▶ Prompt: Return, word for word, the part of the discussion on persisting saga state starting at "Long story: I'm" and ending at "and rather straightforward.".

▶ Document extract:
= Beginning of Section =
• How do you persist state of Sagas?


    Just a quick question on saga persistence - how do you persist saga state and dispatch messages while avoiding transactions and 2PC? 

    Long story: I'm trying to reason out the logic behind sagas, in order to understand everything better (and map concepts back to the reactive programming) 

    Basically a saga is an entity, that is used to coordinate some long- running process. It can subscribe to events (UserAccountCreated), keep track of time (i.e.: user should activate his account within 24 hours) and send commands (CancelUserRegistration). 

    Additionally, since saga is an entity and could be addressed in the scalable world, we can send command directly to the saga (StopRegistrationProcess). Sagas can be modeled and perceived as finite state machines. So far - so good and rather straightforward. 

    However just a quick question: how do you persist saga state and send messages out of it? 

    Logically, in order to avoid 2PC and transactions you would need to join state transition and publication in one atomic operation (just like with the aggregate roots and event sourcing) and reuse message dispatching mechanism that catches up with the history (append-only persistence scales much better anyway) 

    This feels like more sensible and simple operation, than introducing relational DBs or any kind of transactions into the system. However, as I recall, I've never heard of using event sourcing for the saga state persistence. Is there a reason for this? How do you implement your sagas and persist their state? 

    All feedback would be appreciated! 

    Best regards, 
    Rinat Abdullin

    Rinat, 

    There are a few options two avoid 2PC.  One of the easiest ways is to simply have the saga entity store a list of all command IDs internally.  Rarely will you have sagas that exist beyond even several dozen commands/events.  That being the case, you can effectively treat the saga as a kind of aggregate root using event sourcing. (More on this in a minute.)
= End of Section =
▶ Record extracts:
= Beginning of Section =
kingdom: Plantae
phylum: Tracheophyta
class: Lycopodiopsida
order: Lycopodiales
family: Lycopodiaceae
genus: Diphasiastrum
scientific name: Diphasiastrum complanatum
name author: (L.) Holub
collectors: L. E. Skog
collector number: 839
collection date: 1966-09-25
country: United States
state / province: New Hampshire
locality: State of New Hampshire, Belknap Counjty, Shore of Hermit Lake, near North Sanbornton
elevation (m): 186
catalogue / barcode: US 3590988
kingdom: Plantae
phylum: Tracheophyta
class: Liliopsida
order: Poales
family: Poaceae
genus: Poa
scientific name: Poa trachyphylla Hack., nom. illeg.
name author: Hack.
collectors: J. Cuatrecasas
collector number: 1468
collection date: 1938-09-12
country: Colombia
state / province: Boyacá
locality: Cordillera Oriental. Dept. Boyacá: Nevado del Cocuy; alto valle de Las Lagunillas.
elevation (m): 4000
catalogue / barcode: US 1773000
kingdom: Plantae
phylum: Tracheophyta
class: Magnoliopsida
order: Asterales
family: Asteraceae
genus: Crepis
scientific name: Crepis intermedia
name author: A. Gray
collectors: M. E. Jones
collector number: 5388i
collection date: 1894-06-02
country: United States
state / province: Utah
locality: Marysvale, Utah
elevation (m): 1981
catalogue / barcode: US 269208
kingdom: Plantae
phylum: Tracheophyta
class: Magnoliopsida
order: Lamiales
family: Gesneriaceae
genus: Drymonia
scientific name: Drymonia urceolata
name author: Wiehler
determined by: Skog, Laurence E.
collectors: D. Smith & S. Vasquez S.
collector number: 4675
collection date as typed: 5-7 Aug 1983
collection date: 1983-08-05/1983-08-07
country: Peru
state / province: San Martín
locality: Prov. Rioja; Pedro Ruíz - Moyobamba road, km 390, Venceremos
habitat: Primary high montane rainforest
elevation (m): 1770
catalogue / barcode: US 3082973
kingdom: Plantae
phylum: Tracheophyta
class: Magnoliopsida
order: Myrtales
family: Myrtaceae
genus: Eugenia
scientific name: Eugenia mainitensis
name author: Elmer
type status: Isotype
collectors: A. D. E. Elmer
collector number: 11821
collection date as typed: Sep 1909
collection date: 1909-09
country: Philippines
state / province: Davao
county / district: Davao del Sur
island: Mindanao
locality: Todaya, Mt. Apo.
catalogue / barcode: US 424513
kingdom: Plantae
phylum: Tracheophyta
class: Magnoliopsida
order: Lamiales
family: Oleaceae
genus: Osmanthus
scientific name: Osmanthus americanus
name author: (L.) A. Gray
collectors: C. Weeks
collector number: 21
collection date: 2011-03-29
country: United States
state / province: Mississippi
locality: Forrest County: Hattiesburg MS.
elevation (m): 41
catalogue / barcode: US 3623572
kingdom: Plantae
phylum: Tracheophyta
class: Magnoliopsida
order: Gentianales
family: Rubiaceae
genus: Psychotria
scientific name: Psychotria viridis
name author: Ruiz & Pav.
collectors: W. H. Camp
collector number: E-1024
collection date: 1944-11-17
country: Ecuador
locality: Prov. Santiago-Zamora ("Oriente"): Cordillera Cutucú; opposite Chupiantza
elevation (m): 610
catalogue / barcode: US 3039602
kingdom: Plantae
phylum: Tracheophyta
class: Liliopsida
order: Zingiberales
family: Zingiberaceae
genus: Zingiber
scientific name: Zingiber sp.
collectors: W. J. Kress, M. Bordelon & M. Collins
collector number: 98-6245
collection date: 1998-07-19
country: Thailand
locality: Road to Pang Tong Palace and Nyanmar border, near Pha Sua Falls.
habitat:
= End of Section =
▶ Exercise solution:
Long story: I'm trying to reason out the logic behind sagas, in order to understand everything better (and map concepts back to the reactive programming) 

    Basically a saga is an entity, that is used to coordinate some long- running process. It can subscribe to events (UserAccountCreated), keep track of time (i.e.: user should activate his account within 24 hours) and send commands (CancelUserRegistration). 

    Additionally, since saga is an entity and could be addressed in the scalable world, we can send command directly to the saga (StopRegistrationProcess). Sagas can be modeled and perceived as finite state machines. So far - so good and rather straightforward.